## What the task asks:
Among the entries beneath this sentence, how many lines include the word "phong"? Only the number is wanted.

## Extracted data:

*** Block opens ***

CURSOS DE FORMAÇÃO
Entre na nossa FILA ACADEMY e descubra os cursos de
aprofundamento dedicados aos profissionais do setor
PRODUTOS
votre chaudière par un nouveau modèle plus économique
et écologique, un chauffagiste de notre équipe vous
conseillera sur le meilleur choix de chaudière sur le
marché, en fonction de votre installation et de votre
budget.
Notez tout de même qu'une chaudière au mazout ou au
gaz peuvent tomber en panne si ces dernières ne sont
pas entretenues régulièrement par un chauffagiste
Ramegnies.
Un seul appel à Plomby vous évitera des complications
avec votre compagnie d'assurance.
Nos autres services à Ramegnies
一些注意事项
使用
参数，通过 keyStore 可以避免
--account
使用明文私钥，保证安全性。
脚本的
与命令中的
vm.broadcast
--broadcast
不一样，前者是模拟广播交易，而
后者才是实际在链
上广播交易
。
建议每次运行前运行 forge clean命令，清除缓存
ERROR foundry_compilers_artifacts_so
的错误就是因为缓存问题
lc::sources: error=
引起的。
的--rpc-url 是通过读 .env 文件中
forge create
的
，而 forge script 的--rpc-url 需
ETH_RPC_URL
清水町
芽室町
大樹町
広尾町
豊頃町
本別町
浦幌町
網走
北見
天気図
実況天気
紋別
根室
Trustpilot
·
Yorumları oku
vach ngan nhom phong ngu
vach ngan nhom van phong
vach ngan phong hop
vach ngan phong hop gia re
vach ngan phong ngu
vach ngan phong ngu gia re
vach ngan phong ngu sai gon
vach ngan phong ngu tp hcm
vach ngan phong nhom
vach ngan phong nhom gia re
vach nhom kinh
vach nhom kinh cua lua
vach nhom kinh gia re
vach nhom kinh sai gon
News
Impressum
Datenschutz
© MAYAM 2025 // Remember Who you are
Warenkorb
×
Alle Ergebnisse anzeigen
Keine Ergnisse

*** Block closes ***

## Response:
10